3.1. Question : formulation indirecte

3.1.1. L’ambiguïté

L’assertion, la question et l’ordre sont, comme le disent Benveniste (1966 : 130) et Levinson (1987), les trois principaux types d’actes de langage qui sont omniprésents dans bien des communications humaines. Parmi ces trois actes, «l’acte de question est, note Kerbrat-Orecchioni (1991 : 10), à coup sûr le plus intrinsèquement interactif, ou du moins ’dialogal’, en ce sens que sa réalisation implique très fortement l’autre (destinataire de l’acte de langage)»143. Mais quant à la force illocutoire d’une question, on peut admettre qu’elle est plus ou moins ambiguë, dans la mesure où une seule et même forme interrogative peut correspondre à deux types de questions différents144 :

  1. Qui veut la guerre ?

  2. Pouvez-vous venir me voir ?

L’exemple (A) peut être à la fois une question d’information et une question rhétorique, de même que (B) peut être tout aussi bien une demande d’information qu’une demande d’action. Cette ambiguïté est identifiable dans notre corpus. L’exemple (1) ci-dessous en est l’illustration, extrait de l’émission «Tolon Madang», au cours de la discussion entre l’animatrice (Son) et le débatteur (Kim). La discussion éclate lorsque Kim présente en 242 son opinion selon laquelle il faut abolir le système nominatif des comptes bancaires et empêcher les fraudes en s’attaquant au mal au coeur même du pouvoir et en allant au fond de la corruption :

(1) (Tolon 2 : 242-254)

  • 242 Kim : (...) kûlôhda-myôn wanjônhi p’yejiha-ko nê-ka je-ka jikûm

  • être cela-si complètement abolir-et je-SN je-SN maintenant

  • malssûmdûlin delo jomdô kûnbonjôkin kû kwônlyôk-ûi hêkshim tsok-ûlo

  • dire comme plus fondamental kû pouvoir-de centre vers-SF

  • bu’ye-ûi hêkshim tsok-ûlo kasô makaya doenda ilôn sêngkakip-nida.

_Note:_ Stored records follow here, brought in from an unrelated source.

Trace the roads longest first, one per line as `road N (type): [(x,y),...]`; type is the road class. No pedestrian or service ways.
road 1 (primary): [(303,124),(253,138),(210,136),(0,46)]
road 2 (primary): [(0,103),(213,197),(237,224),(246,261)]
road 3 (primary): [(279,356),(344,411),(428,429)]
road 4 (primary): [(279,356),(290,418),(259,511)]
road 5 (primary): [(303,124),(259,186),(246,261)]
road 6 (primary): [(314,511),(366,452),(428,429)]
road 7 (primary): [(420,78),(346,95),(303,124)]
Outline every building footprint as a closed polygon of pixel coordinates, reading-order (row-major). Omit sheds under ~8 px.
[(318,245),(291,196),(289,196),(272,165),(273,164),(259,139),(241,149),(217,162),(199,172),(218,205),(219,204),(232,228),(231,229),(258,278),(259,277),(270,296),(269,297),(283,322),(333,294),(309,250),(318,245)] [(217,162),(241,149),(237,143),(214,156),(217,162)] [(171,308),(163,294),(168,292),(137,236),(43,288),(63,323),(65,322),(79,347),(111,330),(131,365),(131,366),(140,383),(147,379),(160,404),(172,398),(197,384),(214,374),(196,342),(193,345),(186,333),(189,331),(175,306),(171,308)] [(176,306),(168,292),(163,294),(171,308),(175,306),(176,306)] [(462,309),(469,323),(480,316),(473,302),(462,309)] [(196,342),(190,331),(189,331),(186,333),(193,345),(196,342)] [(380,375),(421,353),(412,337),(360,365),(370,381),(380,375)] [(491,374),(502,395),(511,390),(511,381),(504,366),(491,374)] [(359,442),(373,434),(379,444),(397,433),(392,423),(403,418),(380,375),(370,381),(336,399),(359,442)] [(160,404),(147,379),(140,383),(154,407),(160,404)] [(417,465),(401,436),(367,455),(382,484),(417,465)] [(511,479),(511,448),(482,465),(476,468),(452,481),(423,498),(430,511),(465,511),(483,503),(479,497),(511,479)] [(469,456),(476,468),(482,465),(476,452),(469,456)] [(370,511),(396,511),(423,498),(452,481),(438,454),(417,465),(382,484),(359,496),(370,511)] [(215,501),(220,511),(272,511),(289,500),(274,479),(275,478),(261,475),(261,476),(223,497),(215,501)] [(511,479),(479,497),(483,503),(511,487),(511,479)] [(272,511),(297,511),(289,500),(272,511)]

  • corruption-de centre vers-SF aller empêcher devoir tel penser-TD

  • → 243 Son : bup’ê-ui hêkshim tsok-ûlo kasô maknûn bangbôp-i ôttônke

  • corruption-de centre vers-SN aller empêcher manière-SN quel

  • //isskessûp-nikka ?

  • être-TQ

  • 244 Kim : //maknûn ke usôn jôngtchijakûm bôpilan ke issko, /kû daûme

  • empêcher chose d’abord fonds politiques loi chose être euh ensuite

  • 245 Son : /ye

  • oui

  • 246 Kim : bujôngbup’ye bangji bôpila hêsô, kongmuwôn-iladûnka, kowi

  • corruption empêche loi fonctionnaire-et haut

  • kongmuwôndûl-ûi jêsan dûnglok-ûl ha-ko, kûkôljosa hake hanûn

  • fonctionnaires-de fortune inventaire-SA faire-et, enquête faire

  • bangbôp, mikuk, hongkong-e kûlôn ke issôyo. Hongkong-e

  • façon Etat-unis, Hon-Kong-en tel chose être Hong-Kong-en

  • kûlôn jedo-ka issûp-nida.

  • tel système-SN être-TD

  • 247 Son : kûlôhjiman bujôngbup’ye-lanûn kôs-ûn jongtchiin-kwa kokûp

  • mais corruption chose politicien-et haut

  • kongmuwôn-mani hanûn kôs-ûn //anikôdûn-yo.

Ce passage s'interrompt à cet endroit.